- DATASET RECORDS
-*-

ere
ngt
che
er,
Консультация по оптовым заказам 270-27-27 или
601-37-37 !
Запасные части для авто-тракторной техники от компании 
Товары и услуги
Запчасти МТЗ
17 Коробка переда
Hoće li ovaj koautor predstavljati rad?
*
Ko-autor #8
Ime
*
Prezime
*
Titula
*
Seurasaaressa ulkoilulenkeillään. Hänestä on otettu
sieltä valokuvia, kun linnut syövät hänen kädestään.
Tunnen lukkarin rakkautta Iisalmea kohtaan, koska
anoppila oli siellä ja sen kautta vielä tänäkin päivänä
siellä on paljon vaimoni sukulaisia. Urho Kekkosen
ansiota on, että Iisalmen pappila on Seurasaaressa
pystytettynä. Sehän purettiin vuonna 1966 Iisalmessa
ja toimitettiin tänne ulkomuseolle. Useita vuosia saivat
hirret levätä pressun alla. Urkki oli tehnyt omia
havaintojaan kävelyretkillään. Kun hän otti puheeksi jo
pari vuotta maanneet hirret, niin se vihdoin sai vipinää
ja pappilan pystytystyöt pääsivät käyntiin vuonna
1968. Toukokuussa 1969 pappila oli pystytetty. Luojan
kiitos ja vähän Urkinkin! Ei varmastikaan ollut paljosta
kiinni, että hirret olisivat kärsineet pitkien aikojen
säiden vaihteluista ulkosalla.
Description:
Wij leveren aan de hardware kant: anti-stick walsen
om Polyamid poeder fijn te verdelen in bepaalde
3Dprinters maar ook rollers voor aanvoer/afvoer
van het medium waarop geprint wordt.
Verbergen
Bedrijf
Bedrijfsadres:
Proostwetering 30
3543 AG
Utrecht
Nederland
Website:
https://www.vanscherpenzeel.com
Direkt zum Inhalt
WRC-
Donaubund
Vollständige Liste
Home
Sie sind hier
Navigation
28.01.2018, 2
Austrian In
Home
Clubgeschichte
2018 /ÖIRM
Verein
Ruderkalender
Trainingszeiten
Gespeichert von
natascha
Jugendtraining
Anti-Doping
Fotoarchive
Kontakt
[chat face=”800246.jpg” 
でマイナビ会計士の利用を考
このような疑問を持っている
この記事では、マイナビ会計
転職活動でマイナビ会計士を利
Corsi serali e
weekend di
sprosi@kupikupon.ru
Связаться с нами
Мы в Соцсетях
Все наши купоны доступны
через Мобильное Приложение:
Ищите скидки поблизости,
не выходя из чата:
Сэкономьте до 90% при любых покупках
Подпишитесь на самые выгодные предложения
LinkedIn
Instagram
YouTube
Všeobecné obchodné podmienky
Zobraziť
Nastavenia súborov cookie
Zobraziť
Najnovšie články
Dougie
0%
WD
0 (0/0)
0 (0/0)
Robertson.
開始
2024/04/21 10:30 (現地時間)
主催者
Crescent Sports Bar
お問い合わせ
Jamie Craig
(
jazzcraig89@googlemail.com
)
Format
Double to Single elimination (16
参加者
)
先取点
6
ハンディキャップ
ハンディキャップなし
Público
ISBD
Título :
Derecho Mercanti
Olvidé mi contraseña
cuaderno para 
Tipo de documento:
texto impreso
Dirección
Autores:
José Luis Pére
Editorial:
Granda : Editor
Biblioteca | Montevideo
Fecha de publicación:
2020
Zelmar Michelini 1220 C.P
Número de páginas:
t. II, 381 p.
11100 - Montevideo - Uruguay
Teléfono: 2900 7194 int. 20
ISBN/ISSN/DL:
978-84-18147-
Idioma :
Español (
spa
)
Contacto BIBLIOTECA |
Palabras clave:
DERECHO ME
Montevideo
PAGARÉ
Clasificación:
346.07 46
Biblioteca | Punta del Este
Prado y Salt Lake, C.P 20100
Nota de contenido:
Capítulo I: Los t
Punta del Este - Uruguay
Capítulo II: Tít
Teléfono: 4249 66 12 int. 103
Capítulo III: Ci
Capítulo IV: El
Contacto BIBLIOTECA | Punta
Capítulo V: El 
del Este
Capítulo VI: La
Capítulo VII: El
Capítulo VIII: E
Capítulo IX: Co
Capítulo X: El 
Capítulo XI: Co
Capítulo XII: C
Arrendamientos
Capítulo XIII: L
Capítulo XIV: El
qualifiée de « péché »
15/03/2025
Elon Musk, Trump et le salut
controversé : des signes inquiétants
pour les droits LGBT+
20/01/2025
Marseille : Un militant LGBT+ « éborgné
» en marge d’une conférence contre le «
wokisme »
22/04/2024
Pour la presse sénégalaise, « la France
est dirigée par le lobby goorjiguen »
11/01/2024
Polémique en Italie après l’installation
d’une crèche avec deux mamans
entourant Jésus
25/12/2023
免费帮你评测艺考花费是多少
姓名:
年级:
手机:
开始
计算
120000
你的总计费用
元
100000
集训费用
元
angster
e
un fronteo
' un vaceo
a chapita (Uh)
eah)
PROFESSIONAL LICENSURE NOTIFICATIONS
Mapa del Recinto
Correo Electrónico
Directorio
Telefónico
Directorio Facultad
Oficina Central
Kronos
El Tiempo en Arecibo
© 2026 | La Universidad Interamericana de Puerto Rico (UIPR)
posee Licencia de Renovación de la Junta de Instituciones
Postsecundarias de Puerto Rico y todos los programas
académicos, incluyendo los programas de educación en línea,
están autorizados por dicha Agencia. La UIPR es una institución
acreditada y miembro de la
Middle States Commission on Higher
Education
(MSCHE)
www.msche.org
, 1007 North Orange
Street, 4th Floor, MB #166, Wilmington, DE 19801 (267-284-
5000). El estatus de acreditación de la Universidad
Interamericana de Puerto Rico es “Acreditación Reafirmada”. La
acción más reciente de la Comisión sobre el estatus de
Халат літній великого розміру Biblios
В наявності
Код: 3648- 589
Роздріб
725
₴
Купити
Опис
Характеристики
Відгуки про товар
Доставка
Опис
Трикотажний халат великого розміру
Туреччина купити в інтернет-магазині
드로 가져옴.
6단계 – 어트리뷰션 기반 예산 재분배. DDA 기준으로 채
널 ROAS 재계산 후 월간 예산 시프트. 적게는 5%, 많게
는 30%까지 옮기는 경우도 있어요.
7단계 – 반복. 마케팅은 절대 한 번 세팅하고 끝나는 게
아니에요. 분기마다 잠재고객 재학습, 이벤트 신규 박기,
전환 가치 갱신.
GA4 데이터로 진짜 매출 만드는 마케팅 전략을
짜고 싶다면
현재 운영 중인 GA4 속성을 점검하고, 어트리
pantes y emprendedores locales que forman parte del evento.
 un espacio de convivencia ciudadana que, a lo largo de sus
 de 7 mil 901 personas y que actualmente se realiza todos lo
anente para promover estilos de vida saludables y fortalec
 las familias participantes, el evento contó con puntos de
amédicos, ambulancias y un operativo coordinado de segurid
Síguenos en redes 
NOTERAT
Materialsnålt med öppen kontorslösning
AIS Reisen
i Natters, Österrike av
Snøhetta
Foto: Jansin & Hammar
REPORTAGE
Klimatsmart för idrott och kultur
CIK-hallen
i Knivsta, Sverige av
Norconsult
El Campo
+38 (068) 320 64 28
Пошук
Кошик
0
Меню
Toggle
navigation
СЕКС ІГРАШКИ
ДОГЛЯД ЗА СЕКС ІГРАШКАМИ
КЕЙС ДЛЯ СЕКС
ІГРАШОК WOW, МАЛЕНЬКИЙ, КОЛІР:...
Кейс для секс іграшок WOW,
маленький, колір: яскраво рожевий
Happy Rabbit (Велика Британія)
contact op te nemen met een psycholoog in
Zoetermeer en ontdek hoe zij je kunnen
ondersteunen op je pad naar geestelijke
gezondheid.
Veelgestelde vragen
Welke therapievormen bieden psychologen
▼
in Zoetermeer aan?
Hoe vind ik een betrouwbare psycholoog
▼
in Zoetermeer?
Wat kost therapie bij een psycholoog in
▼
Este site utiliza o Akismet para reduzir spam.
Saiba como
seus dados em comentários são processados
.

-*-

- PROBLEM TO WORK ON
Reproduce word for word every line from the start of the items through the line that contains "Tunnen lukkarin rakkautta", including that line.

- TASK RESPONSE
ere
ngt
che
er,
Консультация по оптовым заказам 270-27-27 или
601-37-37 !
Запасные части для авто-тракторной техники от компании 
Товары и услуги
Запчасти МТЗ
17 Коробка переда
Hoće li ovaj koautor predstavljati rad?
*
Ko-autor #8
Ime
*
Prezime
*
Titula
*
Seurasaaressa ulkoilulenkeillään. Hänestä on otettu
sieltä valokuvia, kun linnut syövät hänen kädestään.
Tunnen lukkarin rakkautta Iisalmea kohtaan, koska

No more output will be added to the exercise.